The Daily Telegraph says that Corbyn has finally been unmasked, arguing that his refusal ‘to condemn Russia straightforwardly’ now risks ‘undermining efforts to forge a collective international response to the Salisbury poison attack’. So why is Corbyn so reluctant to point the finger at Putin? The ‘public can see right through’ the Labour leader, according to the Telegraph, which says his response ‘has been conditioned by his anti-Western bias and his lack of faith in British institutions’. Cornyn’s predecessor as Labour leader, Michael Foot, responded to the Falklands crisis by backing Margaret Thatcher’s decision to retake the islands. After all, ‘Mr Foot recognised that the enemy in the Falklands war was a thuggish dictatorship seeking to harm a sovereign people’. It seems clear, concludes the Telegraph, that Corbyn does not share the ‘same instinctive, common-sense patriotism’.
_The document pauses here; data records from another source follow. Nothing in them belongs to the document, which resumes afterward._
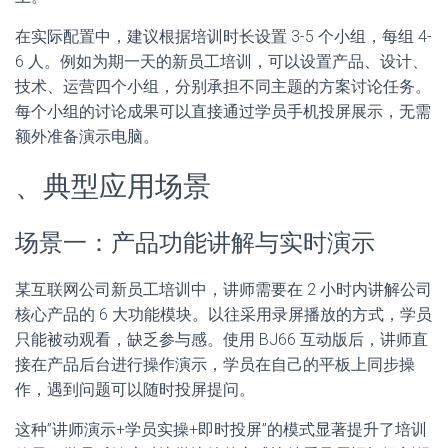
在实际配置中，建议根据培训时长设置 3-5 个小组，每组 4-
6 人。例如为期一天的新员工培训，可以设置产品、设计、
技术、运营四个小组，分别承担不同主题的方案讨论任务。
每个小组的讨论成果可以直接通过学员手机投屏展示，无需
额外准备演示电脑。
、典型应用场景
场景一：产品功能讲解与实时演示
某互联网公司新员工培训中，讲师需要在 2 小时内讲解公司
核心产品的 6 大功能模块。以往采用录屏播放的方式，学员
只能被动观看，缺乏参与感。使用 BJ66 互动版后，讲师直
接在产品后台进行操作演示，学员在自己的平板上同步操
作，遇到问题可以随时投屏提问。
这种”讲师演示+学员实操+即时投屏”的模式显著提升了培训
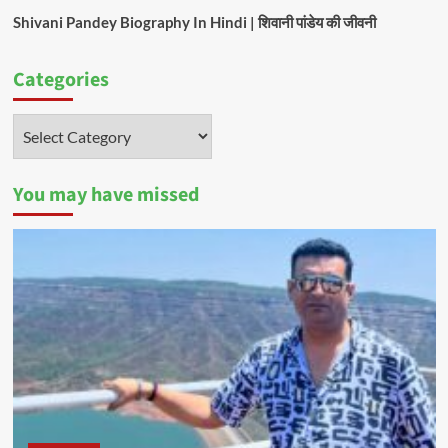
Shivani Pandey Biography In Hindi | शिवानी पांडेय की जीवनी
Categories
Categories
You may have missed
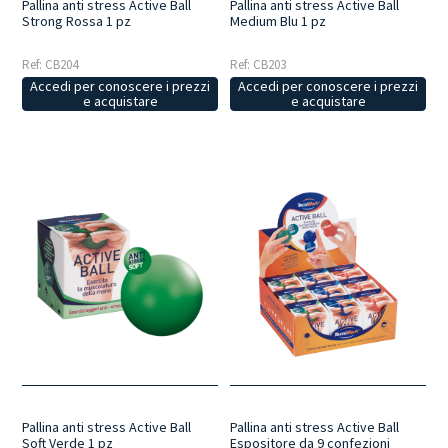
Pallina anti stress Active Ball
Pallina anti stress Active Ball
Strong Rossa 1 pz
Medium Blu 1 pz
Ref: CB204
Ref: CB203
Accedi per conoscere i prezzi
Accedi per conoscere i prezzi
e acquistare
e acquistare
Pallina anti stress Active Ball
Pallina anti stress Active Ball
Soft Verde 1 pz
Espositore da 9 confezioni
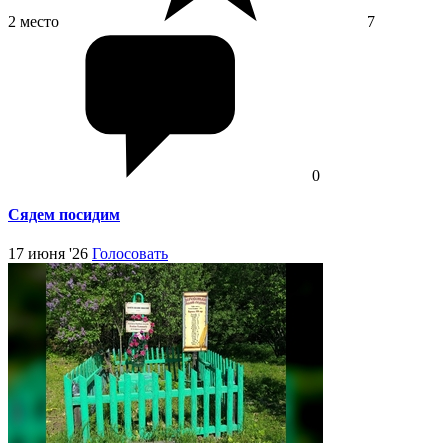
2 место
7
0
Сядем посидим
17 июня '26
Голосовать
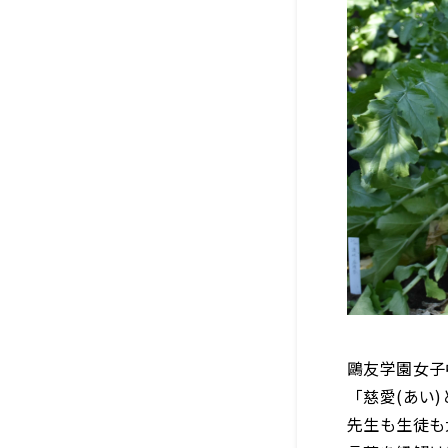
鷗友学園女子
「慈愛(あい)
先生も生徒も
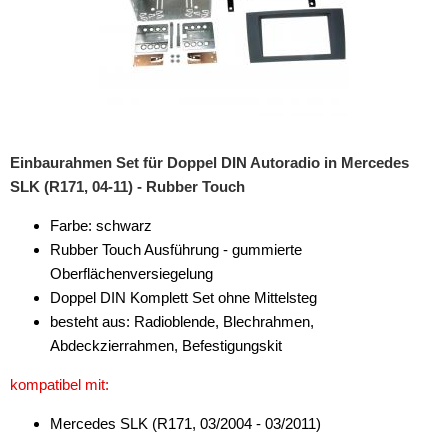
für Lexus
für Lincoln
für MAN
für Mazda
Einbaurahmen Set für Doppel DIN Autoradio in Mercedes
SLK (R171, 04-11) - Rubber Touch
für Mercedes-Benz
Farbe: schwarz
A-Klasse
Rubber Touch Ausführung - gummierte
Oberflächenversiegelung
Actros
Doppel DIN Komplett Set ohne Mittelsteg
Arocs
besteht aus: Radioblende, Blechrahmen,
Abdeckzierrahmen, Befestigungskit
B-Klasse
kompatibel mit:
C-Klasse
Mercedes SLK (R171, 03/2004 - 03/2011)
Citan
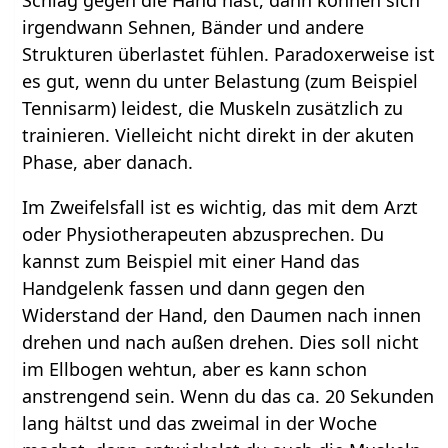
irgendwann Sehnen, Bänder und andere
Strukturen überlastet fühlen. Paradoxerweise ist
es gut, wenn du unter Belastung (zum Beispiel
Tennisarm) leidest, die Muskeln zusätzlich zu
trainieren. Vielleicht nicht direkt in der akuten
Phase, aber danach.
Im Zweifelsfall ist es wichtig, das mit dem Arzt
oder Physiotherapeuten abzusprechen. Du
kannst zum Beispiel mit einer Hand das
Handgelenk fassen und dann gegen den
Widerstand der Hand, den Daumen nach innen
drehen und nach außen drehen. Dies soll nicht
im Ellbogen wehtun, aber es kann schon
anstrengend sein. Wenn du das ca. 20 Sekunden
lang hältst und das zweimal in der Woche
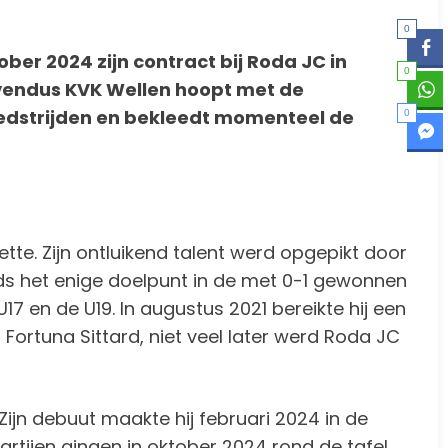
0
ber 2024 zijn contract bij Roda JC in
0
vendus KVK Wellen hoopt met de
 wedstrijden en bekleedt momenteel de
0
ette. Zijn ontluikend talent werd opgepikt door
jds het enige doelpunt in de met 0-1 gewonnen
U17 en de U19. In augustus 2021 bereikte hij een
Fortuna Sittard, niet veel later werd Roda JC
Zijn debuut maakte hij februari 2024 in de
partijen gingen in oktober 2024 rond de tafel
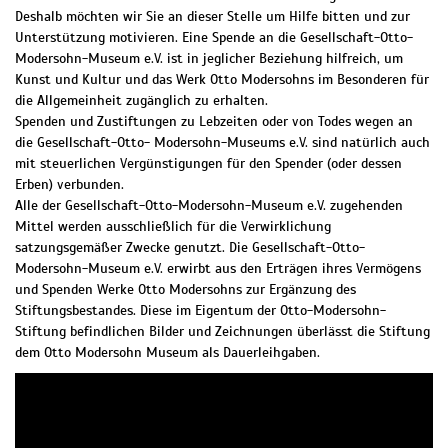
Deshalb möchten wir Sie an dieser Stelle um Hilfe bitten und zur
Unterstützung motivieren. Eine Spende an die Gesellschaft-Otto-
Modersohn-Museum e.V. ist in jeglicher Beziehung hilfreich, um
Kunst und Kultur und das Werk Otto Modersohns im Besonderen für
die Allgemeinheit zugänglich zu erhalten.
Spenden und Zustiftungen zu Lebzeiten oder von Todes wegen an
die Gesellschaft-Otto- Modersohn-Museums e.V. sind natürlich auch
mit steuerlichen Vergünstigungen für den Spender (oder dessen
Erben) verbunden.
Alle der Gesellschaft-Otto-Modersohn-Museum e.V. zugehenden
Mittel werden ausschließlich für die Verwirklichung
satzungsgemäßer Zwecke genutzt. Die Gesellschaft-Otto-
Modersohn-Museum e.V. erwirbt aus den Erträgen ihres Vermögens
und Spenden Werke Otto Modersohns zur Ergänzung des
Stiftungsbestandes. Diese im Eigentum der Otto-Modersohn-
Stiftung befindlichen Bilder und Zeichnungen überlässt die Stiftung
dem Otto Modersohn Museum als Dauerleihgaben.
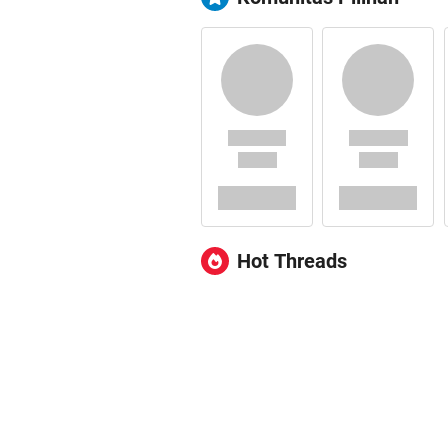
Hot Threads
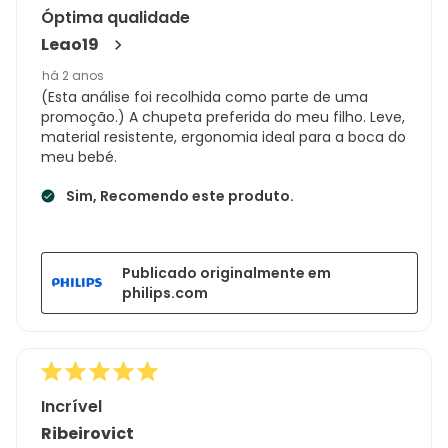
Óptima qualidade
Leao19
há 2 anos
(Esta análise foi recolhida como parte de uma
promoção.) A chupeta preferida do meu filho. Leve,
material resistente, ergonomia ideal para a boca do
meu bebé.
Sim, Recomendo este produto.
Publicado originalmente em
philips.com
Incrível
Ribeirovict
‘Nato allies are explicitly siding with Britain’, says the Times. But this hasn’t come easy. ‘What should have been a straightforward call for alliance solidarity’ has instead turned into ‘a marathon bout of diplomacy’, suggests the paper. The British government has finally succeeded in uniting the west in its response; this is to ‘Mrs May’s credit’, says the Times. If Putin was aiming to ‘split the alliance’, so far he has failed. Yet it is not only the PM herself who managed to unite the likes of France, the United States and Germany against Russia: ‘Almost every member of Nato has felt hostile pressure from Mr Putin’s Russia at one time or another’. This means ‘a systemic threat has to be treated as such’, says the Times. But this incident also makes another thing clear: Britain must continue to value its role in Nato. After all, the British government has only been listened to by its Nato allies because ‘it is a big contributor to the defensive deployments of’ the organisation, points out the Times. This once again makes the argument for upping defence spending further.
The Sun says that, whether we like it or not, Britain remains at the mercy of Russia – and ‘eco-fantasists’ worried about fracking are to blame. The paper says that it has warned repeatedly ‘of the folly of leaving our energy supply at the mercy of flaky foreign powers’. But instead of investing in fracking, successive governments ‘did next to nothing’ to change things. ‘Now we are deep into a crisis with Russia, which supplies us with gas via Europe’, says the Sun. It is ‘madness’ that Britain needs Russian gas to heat our homes. Yet hopefully this latest crisis will ‘be the moment Britain finally wakes up to the need for new power stations and for shale gas’ to ensure that the UK is no longer reliant on Russia for its basic needs.